Xpath Table Within Table

2019-09-12 05:28发布

问题:

I am having a bit of a problem of scraping a table-heavy page with DOMXpath.

The layout is really ugly, meaning I am trying to get content out of a table within a table within a table. Using Firebug FirePath I am getting for the table element the following path:

 html/body/table/tbody/tr[3]/td/table[1]/tbody/tr[2]/td[1]/table[1]/tbody/tr[3]/td[4]

Now, after endless experimenting I found out, that with a stand alone table, I need to remove the "tbody" tag to make it work. But this doesn't seem to be enough for tables within tables. So my question is how do I best get content out of tables within tables within tables?

I uploaded the file which I am trying to scrape here:1

回答1:

i have gone through with the same problem as yours scrapping a source of complicated and not well formatted html where i want to get the values in a table inside another tables..

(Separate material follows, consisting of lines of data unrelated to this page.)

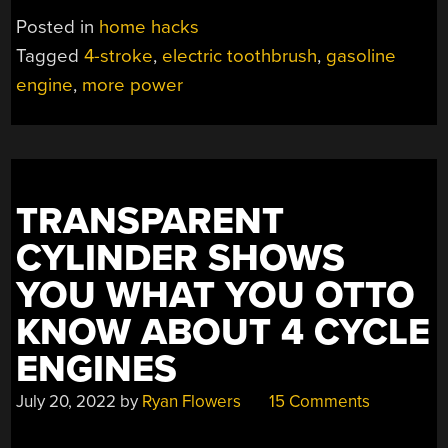
POWER
Posted in
home hacks
IN
Tagged
4-stroke
,
electric toothbrush
,
gasoline
YOUR
engine
,
more power
DENTAL
HYGIENE
ROUTINE!”
TRANSPARENT
CYLINDER SHOWS
YOU WHAT YOU OTTO
KNOW ABOUT 4 CYCLE
ENGINES
July 20, 2022
by
Ryan Flowers
15 Comments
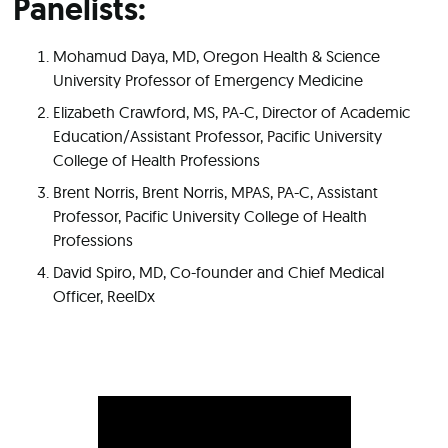
Panelists:
Mohamud Daya, MD, Oregon Health & Science
University Professor of Emergency Medicine
Elizabeth Crawford, MS, PA-C, Director of Academic
Education/Assistant Professor, Pacific University
College of Health Professions
Brent Norris, Brent Norris, MPAS, PA-C, Assistant
Professor, Pacific University College of Health
Professions
David Spiro, MD, Co-founder and Chief Medical
Officer, ReelDx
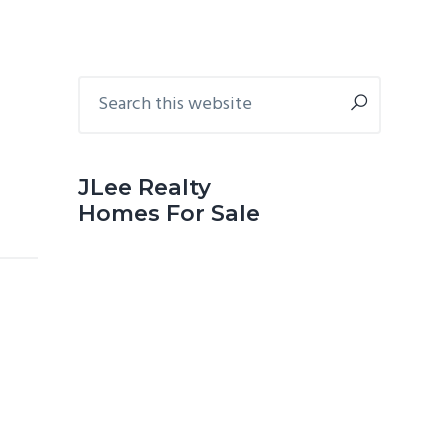
Primary
Search
this
Sidebar
website
JLee Realty
Homes For Sale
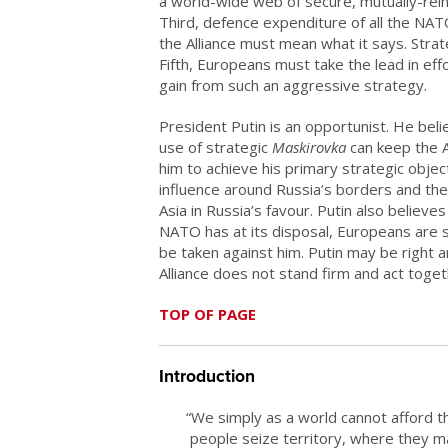
a world-wide web of secure, mutually-rei
Third, defence expenditure of all the NA
the Alliance must mean what it says. Strat
Fifth, Europeans must take the lead in eff
gain from such an aggressive strategy.
President Putin is an opportunist. He beli
use of strategic
Maskirovka
can keep the Al
him to achieve his primary strategic objec
influence around Russia’s borders and the 
Asia in Russia’s favour. Putin also beli
NATO has at its disposal, Europeans are so 
be taken against him. Putin may be right and
Alliance does not stand firm and act toget
TOP OF PAGE
Introduction
“We simply as a world cannot afford th
people seize territory, where they m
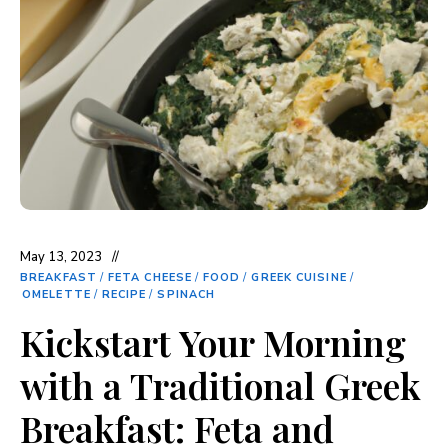
May 13, 2023
BREAKFAST
/
FETA CHEESE
/
FOOD
/
GREEK CUISINE
/
OMELETTE
/
RECIPE
/
SPINACH
Kickstart Your Morning
with a Traditional Greek
Breakfast: Feta and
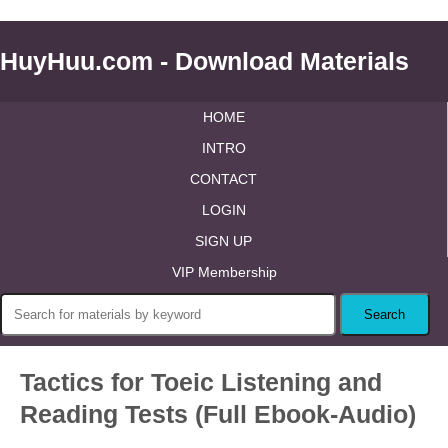
HuyHuu.com - Download Materials
HOME
INTRO
CONTACT
LOGIN
SIGN UP
VIP Membership
Tactics for Toeic Listening and
Reading Tests (Full Ebook-Audio)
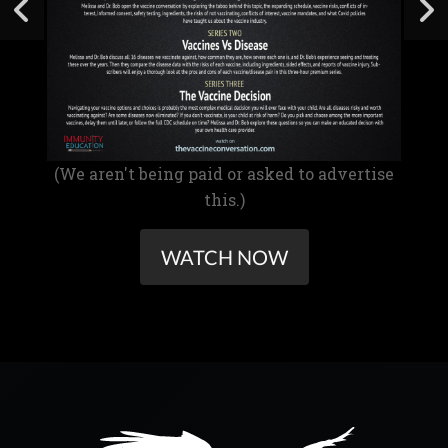
(We aren't being paid or asked to advertise
this.)
WATCH NOW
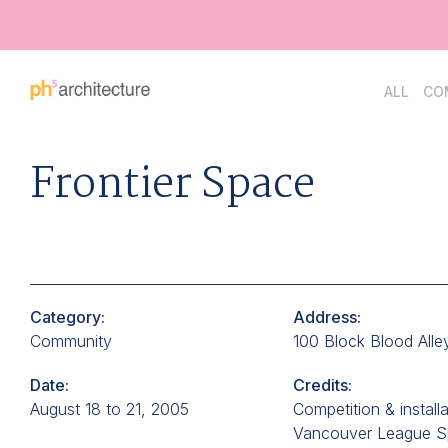
Go
ALL
CO
Back
to
Homepage
Frontier Space
Category:
Address:
Community
100 Block Blood Alle
Date:
Credits:
August 18 to 21, 2005
Competition & install
Vancouver League 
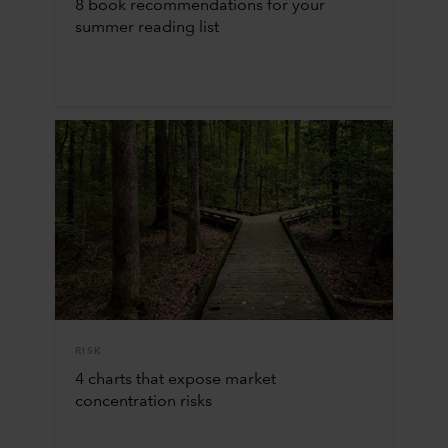
8 book recommendations for your
summer reading list
RISK
4 charts that expose market
concentration risks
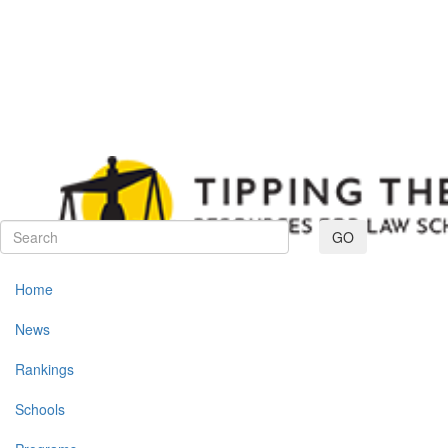
Toggle navig
GO
Home
News
Rankings
Schools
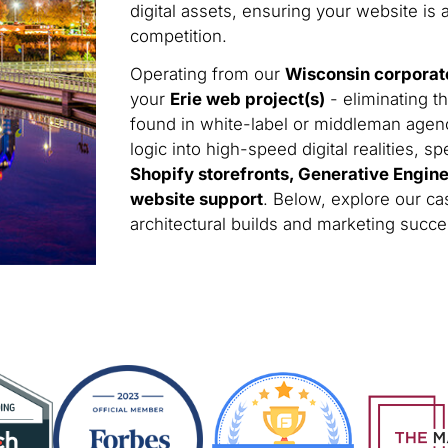
digital assets, ensuring your website is 
competition.
Operating from our
Wisconsin corporat
your
Erie web project(s)
- eliminating t
found in white-label or middleman agen
logic into high-speed digital realities, sp
Shopify storefronts, Generative Engin
website support
. Below, explore our cas
architectural builds and marketing succ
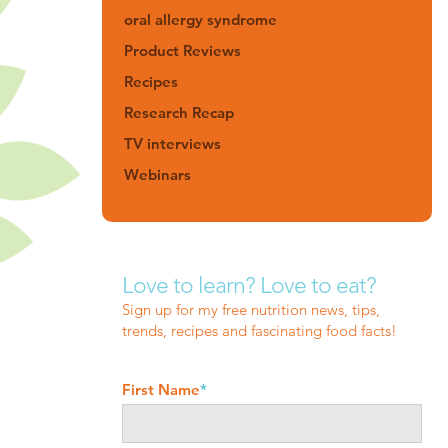
oral allergy syndrome
Product Reviews
Recipes
Research Recap
TV interviews
Webinars
Love to learn? Love to eat?
Sign up for my free nutrition news, tips,
trends, recipes and fascinating food facts!
First Name
*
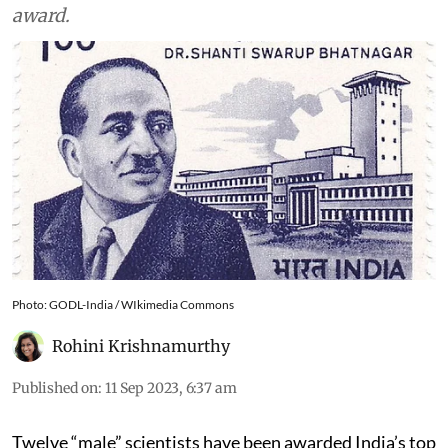
award.
Photo: GODL-India / WIkimedia Commons
Rohini Krishnamurthy
Published on
:
11 Sep 2023, 6:37 am
Twelve “male” scientists have been awarded India’s top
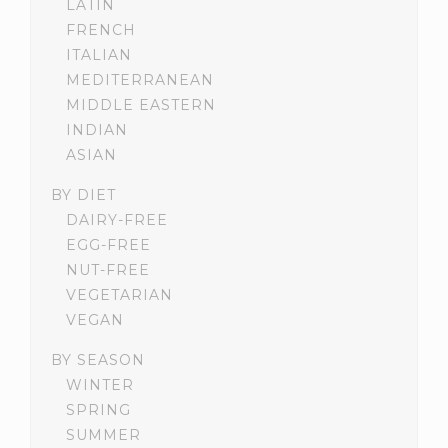
LATIN
FRENCH
ITALIAN
MEDITERRANEAN
MIDDLE EASTERN
INDIAN
ASIAN
BY DIET
DAIRY-FREE
EGG-FREE
NUT-FREE
VEGETARIAN
VEGAN
BY SEASON
WINTER
SPRING
SUMMER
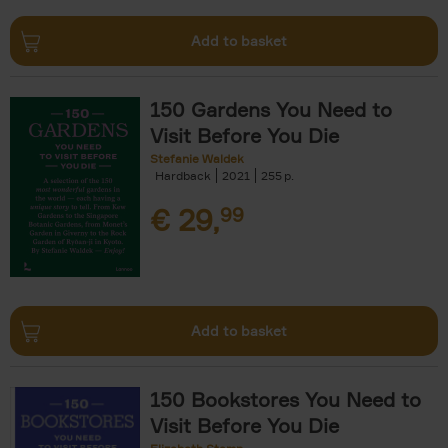
Add to basket
150 Gardens You Need to
Visit Before You Die
Stefanie Waldek
Hardback
2021
255
€
29,
99
Add to basket
150 Bookstores You Need to
Visit Before You Die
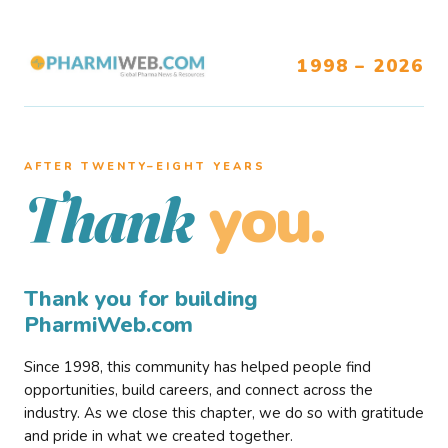
1998 – 2026
AFTER TWENTY–EIGHT YEARS
you.
Thank
Thank you for building
PharmiWeb.com
Since 1998, this community has helped people find
opportunities, build careers, and connect across the
industry. As we close this chapter, we do so with gratitude
and pride in what we created together.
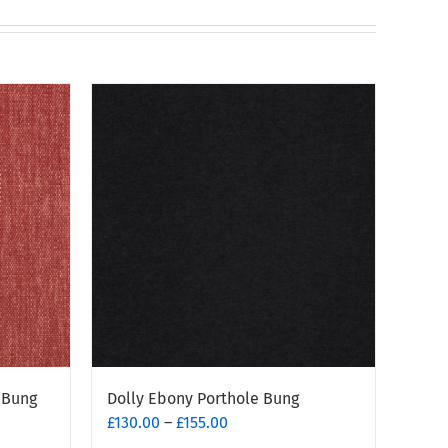
 Bung
Dolly Ebony Porthole Bung
Price
£
130.00
–
£
155.00
range:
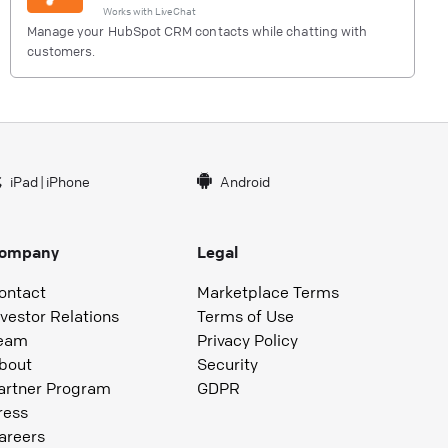
Works with
LiveChat
Manage your HubSpot CRM contacts while chatting with
customers.
iPad
|
iPhone
Android
ompany
Legal
ontact
Marketplace Terms
nvestor Relations
Terms of Use
eam
Privacy Policy
bout
Security
artner Program
GDPR
ress
areers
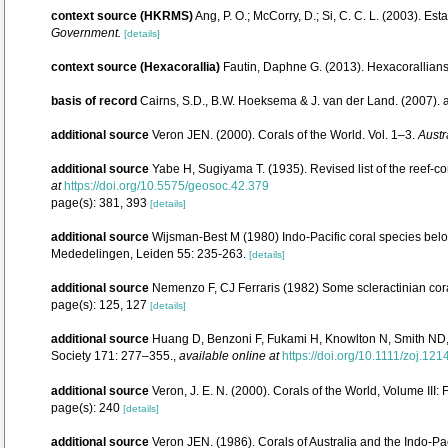
context source (HKRMS)
Ang, P. O.; McCorry, D.; Si, C. C. L. (2003). Es
Government.
[details]
context source (Hexacorallia)
Fautin, Daphne G. (2013). Hexacorallians
basis of record
Cairns, S.D., B.W. Hoeksema & J. van der Land. (2007).
additional source
Veron JEN. (2000). Corals of the World. Vol. 1–3.
Austr
additional source
Yabe H, Sugiyama T. (1935). Revised list of the reef-co
at
https://doi.org/10.5575/geosoc.42.379
page(s): 381, 393
[details]
additional source
Wijsman-Best M (1980) Indo-Pacific coral species belo
Mededelingen, Leiden 55: 235-263.
[details]
additional source
Nemenzo F, CJ Ferraris (1982) Some scleractinian cora
page(s): 125, 127
[details]
additional source
Huang D, Benzoni F, Fukami H, Knowlton N, Smith ND, B
Society 171: 277–355.
,
available online at
https://doi.org/10.1111/zoj.121
additional source
Veron, J. E. N. (2000). Corals of the World, Volume III:
page(s): 240
[details]
additional source
Veron JEN. (1986). Corals of Australia and the Indo-Pac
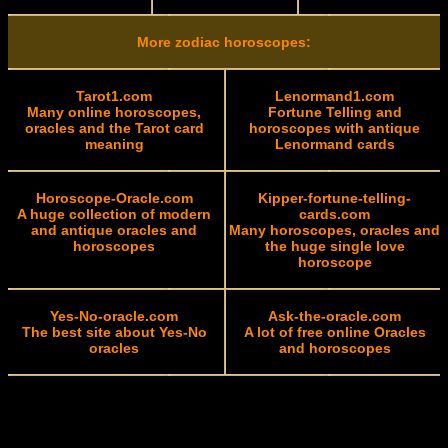
More zodiac horoscopes:
Tarot1.com
Lenormand1.com
Many online horoscopes,
Fortune Telling and
oracles and the Tarot card
horoscopes with antique
meaning
Lenormand cards
Horoscope-Oracle.com
Kipper-fortune-telling-
A huge collection of modern
cards.com
and antique oracles and
Many horoscopes, oracles and
horoscopes
the huge single love
horoscope
Yes-No-oracle.com
Ask-the-oracle.com
The best site about Yes-No
A lot of free online Oracles
oracles
and horoscopes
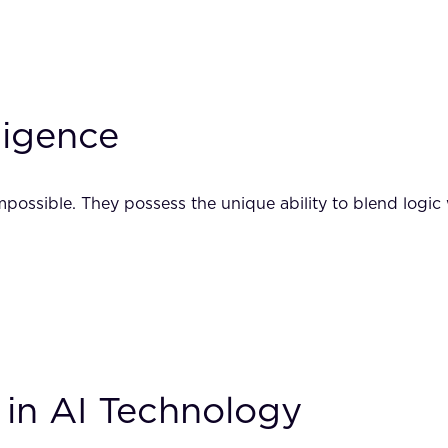
ligence
possible. They possess the unique ability to blend logic w
 in AI Technology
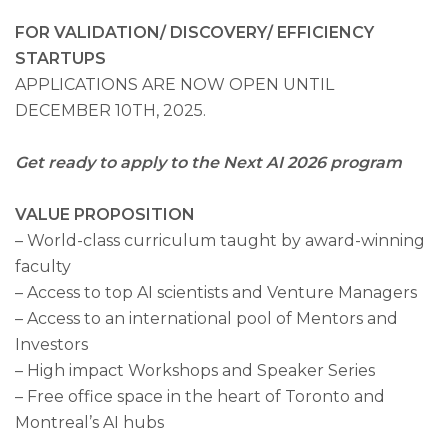
FOR VALIDATION
/ DISCOVERY
/
EFFICIENCY
STARTUPS
APPLICATIONS ARE NOW OPEN UNTIL
DECEMBER 10TH, 2025.
Get ready to apply to the Next AI 2026 program
VALUE PROPOSITION
– World-class curriculum taught by award-winning
faculty
EN
|
FR
– Access to top AI scientists and Venture Managers
– Access to an international pool of Mentors and
Investors
– High impact Workshops and Speaker Series
– Free office space in the heart of Toronto and
Montreal’s AI hubs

i came with the approach of eyeing the part that i want to get with some series of function like this:

function parse_html() {//gets a specific part of the table i chose to extract the contents
    $query = $xpath->query('//tr[@data-eventid]/@data-eventid'); //gets the table i want
    $this->parse_table();
}
function parse_table() {//
    $query = $xpath->query('//tr[@data-eventid="405412"]/td[@class="impact"]/span[@title]/@title');...etc//extracts the content of the table
    $this->parseEvaluate();
} 
function parseEvaluate(){
    ...verifying values if correct
}

just giving the idea..



回答2:

How about:

//*[contains(text(),"GRABME")]

I know that's probably not what you want, but you get the idea. Identify a pattern and use that pattern to construct the xpath.